Stored data entries:
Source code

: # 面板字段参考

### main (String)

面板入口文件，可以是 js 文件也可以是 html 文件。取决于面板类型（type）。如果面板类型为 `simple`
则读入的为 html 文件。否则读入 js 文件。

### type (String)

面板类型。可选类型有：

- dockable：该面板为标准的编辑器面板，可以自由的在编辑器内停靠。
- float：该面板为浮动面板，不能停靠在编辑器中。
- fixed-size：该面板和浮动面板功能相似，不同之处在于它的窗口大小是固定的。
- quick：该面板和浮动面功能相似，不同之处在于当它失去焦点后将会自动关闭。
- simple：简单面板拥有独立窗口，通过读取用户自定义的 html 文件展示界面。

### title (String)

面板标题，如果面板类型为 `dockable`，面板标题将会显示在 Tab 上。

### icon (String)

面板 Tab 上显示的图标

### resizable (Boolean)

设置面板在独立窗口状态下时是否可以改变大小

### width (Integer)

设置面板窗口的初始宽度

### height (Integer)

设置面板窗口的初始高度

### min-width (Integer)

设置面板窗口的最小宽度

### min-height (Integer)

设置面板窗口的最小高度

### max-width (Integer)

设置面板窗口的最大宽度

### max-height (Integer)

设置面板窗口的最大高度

TO-DO ITEM:
Respond with one number only: how many lines of the data contain "simple".

RESULT OF THE TASK:
2